Records for the exercise:
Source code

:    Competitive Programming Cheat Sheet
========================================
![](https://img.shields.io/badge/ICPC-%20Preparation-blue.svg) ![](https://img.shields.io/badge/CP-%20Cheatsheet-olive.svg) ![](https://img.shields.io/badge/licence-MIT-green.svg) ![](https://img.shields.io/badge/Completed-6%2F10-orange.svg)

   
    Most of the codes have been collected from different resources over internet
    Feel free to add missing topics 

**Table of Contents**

Instructions to follow:
Exactly as written, restate every line of the listing above.

Task solution:
Source code

:    Competitive Programming Cheat Sheet
========================================
![](https://img.shields.io/badge/ICPC-%20Preparation-blue.svg) ![](https://img.shields.io/badge/CP-%20Cheatsheet-olive.svg) ![](https://img.shields.io/badge/licence-MIT-green.svg) ![](https://img.shields.io/badge/Completed-6%2F10-orange.svg)

   
    Most of the codes have been collected from different resources over internet
    Feel free to add missing topics 

**Table of Contents**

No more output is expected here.